Dataset entries
────────────────

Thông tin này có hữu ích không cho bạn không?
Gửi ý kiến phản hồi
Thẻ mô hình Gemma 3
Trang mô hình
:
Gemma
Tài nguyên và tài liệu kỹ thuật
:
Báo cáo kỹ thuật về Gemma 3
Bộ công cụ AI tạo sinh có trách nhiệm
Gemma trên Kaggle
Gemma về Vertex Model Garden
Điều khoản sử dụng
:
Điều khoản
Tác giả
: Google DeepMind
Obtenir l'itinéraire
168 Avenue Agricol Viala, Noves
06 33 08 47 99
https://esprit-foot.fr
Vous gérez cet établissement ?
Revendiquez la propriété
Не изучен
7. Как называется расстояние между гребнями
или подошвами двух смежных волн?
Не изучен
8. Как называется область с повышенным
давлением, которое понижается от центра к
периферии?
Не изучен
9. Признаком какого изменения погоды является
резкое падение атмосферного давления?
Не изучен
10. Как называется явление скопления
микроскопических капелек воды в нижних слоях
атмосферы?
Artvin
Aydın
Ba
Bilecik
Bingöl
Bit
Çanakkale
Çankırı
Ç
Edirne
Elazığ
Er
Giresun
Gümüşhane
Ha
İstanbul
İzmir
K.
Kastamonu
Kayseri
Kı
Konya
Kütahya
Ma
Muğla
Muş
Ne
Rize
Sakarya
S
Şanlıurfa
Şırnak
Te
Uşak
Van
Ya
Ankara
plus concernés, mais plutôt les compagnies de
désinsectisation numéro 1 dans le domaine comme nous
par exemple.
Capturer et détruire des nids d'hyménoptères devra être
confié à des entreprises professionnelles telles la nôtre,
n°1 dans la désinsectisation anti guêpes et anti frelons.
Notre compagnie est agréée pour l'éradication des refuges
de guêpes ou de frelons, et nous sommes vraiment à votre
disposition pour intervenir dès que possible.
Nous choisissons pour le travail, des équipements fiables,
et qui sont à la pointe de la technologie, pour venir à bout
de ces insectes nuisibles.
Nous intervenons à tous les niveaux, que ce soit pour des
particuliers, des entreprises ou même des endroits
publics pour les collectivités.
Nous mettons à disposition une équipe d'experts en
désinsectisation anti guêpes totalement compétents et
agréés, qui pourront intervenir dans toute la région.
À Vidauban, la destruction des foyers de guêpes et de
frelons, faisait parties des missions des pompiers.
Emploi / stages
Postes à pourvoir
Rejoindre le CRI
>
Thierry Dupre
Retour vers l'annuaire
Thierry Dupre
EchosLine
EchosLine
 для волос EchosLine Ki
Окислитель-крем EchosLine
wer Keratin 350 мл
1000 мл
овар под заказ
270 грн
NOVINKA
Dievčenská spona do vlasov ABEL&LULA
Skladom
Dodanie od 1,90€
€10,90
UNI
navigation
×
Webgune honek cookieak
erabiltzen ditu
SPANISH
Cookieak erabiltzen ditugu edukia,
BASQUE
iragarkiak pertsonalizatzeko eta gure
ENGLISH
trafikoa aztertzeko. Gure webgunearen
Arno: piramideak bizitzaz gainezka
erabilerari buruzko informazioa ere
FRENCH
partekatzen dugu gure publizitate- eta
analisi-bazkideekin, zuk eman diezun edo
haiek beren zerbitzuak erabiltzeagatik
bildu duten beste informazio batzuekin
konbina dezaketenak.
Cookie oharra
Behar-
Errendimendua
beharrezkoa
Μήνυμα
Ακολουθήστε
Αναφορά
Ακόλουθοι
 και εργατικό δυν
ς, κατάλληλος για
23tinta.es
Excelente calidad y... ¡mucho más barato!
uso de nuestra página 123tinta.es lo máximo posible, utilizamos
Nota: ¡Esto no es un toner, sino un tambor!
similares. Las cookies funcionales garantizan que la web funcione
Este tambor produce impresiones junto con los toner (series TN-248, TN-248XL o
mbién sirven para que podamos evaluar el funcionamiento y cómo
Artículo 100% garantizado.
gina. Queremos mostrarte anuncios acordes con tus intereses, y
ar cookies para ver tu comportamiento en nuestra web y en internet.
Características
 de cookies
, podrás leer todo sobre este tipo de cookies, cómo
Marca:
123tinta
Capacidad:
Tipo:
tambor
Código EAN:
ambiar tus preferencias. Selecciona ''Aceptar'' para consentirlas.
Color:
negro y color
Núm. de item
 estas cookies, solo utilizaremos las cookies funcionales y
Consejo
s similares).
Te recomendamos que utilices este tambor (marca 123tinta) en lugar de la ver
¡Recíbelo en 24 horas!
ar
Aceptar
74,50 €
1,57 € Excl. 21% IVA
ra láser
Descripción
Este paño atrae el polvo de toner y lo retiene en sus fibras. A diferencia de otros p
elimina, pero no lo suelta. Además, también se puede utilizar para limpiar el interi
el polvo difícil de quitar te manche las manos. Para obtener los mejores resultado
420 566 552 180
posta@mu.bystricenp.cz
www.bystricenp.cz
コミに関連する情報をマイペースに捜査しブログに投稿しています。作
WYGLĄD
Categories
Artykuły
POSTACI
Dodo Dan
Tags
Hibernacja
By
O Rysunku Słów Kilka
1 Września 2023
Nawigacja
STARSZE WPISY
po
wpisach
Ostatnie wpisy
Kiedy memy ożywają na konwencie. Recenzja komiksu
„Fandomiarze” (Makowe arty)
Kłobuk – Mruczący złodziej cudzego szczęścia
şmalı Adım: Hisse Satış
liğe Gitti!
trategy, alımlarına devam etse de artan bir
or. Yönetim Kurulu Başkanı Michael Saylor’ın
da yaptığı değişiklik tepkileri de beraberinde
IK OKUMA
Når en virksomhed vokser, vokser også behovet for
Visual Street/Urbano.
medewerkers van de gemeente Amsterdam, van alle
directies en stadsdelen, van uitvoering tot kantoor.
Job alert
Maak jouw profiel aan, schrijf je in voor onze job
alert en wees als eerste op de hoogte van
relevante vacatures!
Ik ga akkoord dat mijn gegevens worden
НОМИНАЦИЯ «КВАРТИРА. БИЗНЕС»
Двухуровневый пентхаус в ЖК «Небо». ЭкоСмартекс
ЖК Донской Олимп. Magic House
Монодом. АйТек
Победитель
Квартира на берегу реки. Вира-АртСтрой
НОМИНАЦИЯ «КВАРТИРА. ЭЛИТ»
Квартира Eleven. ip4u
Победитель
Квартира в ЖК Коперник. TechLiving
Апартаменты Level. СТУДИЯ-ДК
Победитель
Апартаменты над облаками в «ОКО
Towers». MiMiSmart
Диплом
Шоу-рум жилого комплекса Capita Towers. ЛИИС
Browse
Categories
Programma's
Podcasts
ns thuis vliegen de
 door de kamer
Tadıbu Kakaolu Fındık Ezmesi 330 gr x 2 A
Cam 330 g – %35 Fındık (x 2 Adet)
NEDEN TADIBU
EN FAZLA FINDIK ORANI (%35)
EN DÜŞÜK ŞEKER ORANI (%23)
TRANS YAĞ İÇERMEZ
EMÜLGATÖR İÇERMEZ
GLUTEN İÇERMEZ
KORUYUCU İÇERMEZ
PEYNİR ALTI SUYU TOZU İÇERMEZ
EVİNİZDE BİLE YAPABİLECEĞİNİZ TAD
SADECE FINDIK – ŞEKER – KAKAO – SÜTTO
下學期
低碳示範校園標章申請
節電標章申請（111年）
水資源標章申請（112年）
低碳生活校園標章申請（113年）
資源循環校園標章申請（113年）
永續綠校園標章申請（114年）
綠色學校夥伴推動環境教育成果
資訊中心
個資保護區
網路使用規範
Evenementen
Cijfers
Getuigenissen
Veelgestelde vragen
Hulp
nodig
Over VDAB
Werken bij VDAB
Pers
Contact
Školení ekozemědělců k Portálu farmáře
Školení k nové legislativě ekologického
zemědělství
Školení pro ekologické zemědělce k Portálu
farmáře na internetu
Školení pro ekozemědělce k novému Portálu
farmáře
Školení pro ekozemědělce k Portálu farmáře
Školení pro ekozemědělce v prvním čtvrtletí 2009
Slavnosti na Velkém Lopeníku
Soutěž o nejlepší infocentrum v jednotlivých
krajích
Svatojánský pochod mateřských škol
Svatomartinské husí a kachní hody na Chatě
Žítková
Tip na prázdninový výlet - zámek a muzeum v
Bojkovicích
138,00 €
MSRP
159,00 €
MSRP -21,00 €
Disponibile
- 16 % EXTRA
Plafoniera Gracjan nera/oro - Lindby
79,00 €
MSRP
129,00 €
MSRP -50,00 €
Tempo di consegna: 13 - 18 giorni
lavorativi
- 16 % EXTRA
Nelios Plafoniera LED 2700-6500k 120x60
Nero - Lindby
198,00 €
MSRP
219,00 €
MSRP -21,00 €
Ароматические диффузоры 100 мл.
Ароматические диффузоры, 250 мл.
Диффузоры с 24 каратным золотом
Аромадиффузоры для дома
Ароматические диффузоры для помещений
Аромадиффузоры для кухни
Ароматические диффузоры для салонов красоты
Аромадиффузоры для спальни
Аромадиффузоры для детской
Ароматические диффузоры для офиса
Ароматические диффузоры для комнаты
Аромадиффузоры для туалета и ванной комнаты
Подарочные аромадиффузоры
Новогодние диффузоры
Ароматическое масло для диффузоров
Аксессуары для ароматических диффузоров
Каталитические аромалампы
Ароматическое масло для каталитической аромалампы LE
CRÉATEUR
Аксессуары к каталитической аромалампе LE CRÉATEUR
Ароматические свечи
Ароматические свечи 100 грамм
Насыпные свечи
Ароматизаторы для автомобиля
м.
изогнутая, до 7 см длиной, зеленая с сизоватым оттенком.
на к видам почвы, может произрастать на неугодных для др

────────────────

- THE TASK: Please retype the data exactly as it stands, from its first line down to the line that contains "8. Как называется область с повышенным", then stop.

- SOLUTION FOR THIS EXERCISE:
Thông tin này có hữu ích không cho bạn không?
Gửi ý kiến phản hồi
Thẻ mô hình Gemma 3
Trang mô hình
:
Gemma
Tài nguyên và tài liệu kỹ thuật
:
Báo cáo kỹ thuật về Gemma 3
Bộ công cụ AI tạo sinh có trách nhiệm
Gemma trên Kaggle
Gemma về Vertex Model Garden
Điều khoản sử dụng
:
Điều khoản
Tác giả
: Google DeepMind
Obtenir l'itinéraire
168 Avenue Agricol Viala, Noves
06 33 08 47 99
https://esprit-foot.fr
Vous gérez cet établissement ?
Revendiquez la propriété
Не изучен
7. Как называется расстояние между гребнями
или подошвами двух смежных волн?
Не изучен
8. Как называется область с повышенным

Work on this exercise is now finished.